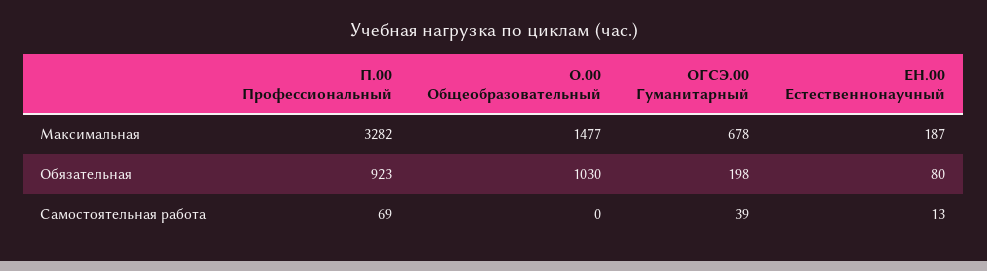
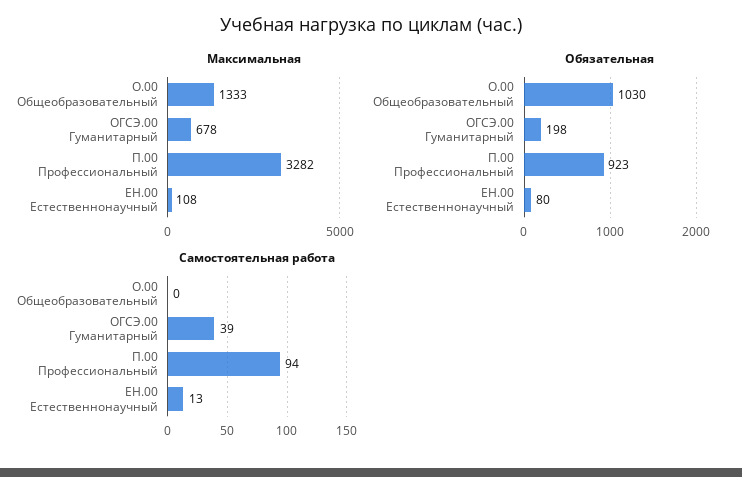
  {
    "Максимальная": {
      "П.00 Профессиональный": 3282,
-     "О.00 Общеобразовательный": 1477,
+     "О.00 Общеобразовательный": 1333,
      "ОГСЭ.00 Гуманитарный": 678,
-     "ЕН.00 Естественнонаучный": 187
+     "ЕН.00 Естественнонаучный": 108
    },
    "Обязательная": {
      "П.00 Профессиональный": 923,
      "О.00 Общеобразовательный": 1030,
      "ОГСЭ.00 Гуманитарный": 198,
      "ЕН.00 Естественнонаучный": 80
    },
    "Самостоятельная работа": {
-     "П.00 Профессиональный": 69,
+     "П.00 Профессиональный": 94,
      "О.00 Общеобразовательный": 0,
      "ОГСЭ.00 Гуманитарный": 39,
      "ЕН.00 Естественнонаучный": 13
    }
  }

##########

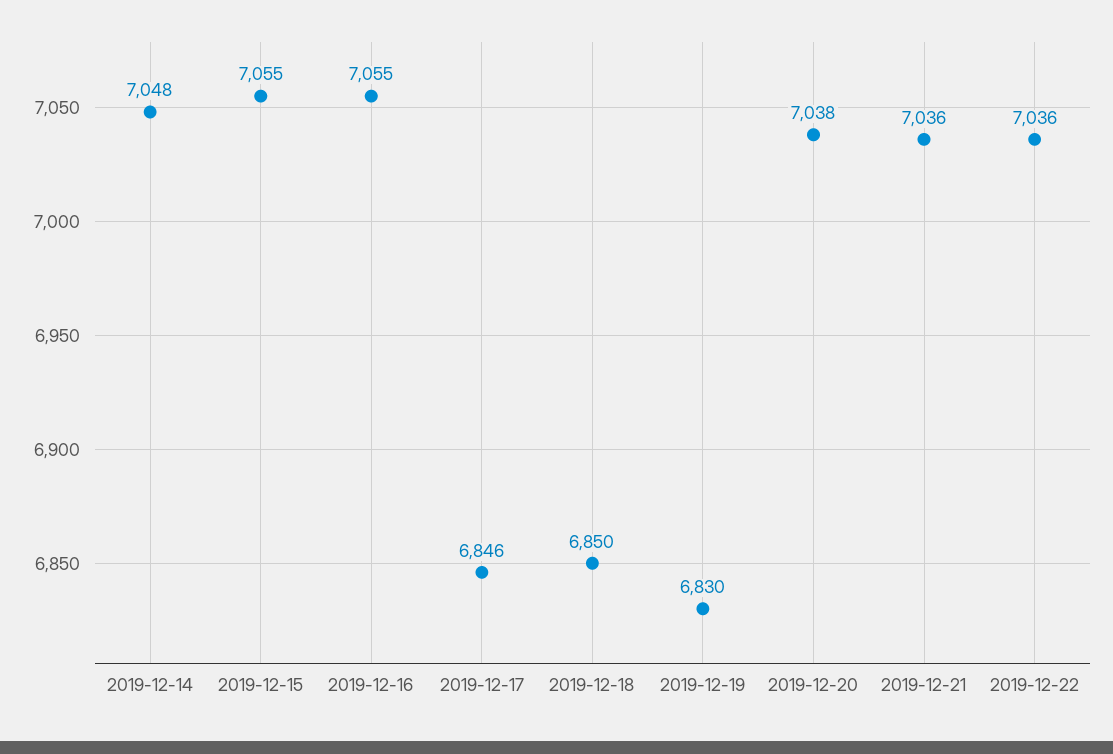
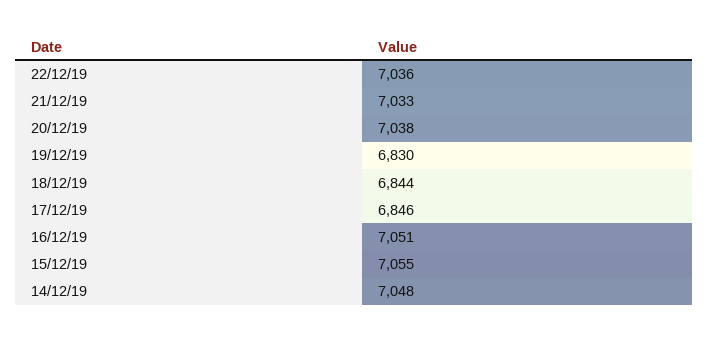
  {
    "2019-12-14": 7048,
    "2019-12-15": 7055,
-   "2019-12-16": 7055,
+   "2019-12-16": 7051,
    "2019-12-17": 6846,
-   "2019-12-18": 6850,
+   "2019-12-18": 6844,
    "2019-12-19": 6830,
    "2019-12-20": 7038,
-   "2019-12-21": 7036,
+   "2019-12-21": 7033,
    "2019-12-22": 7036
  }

##########

## ASSIGNED TASK
Write out each line above with the word "Естественнонаучный".

## SOLUTION TO THE EXERCISE
-     "ЕН.00 Естественнонаучный": 187
+     "ЕН.00 Естественнонаучный": 108
      "ЕН.00 Естественнонаучный": 80
      "ЕН.00 Естественнонаучный": 13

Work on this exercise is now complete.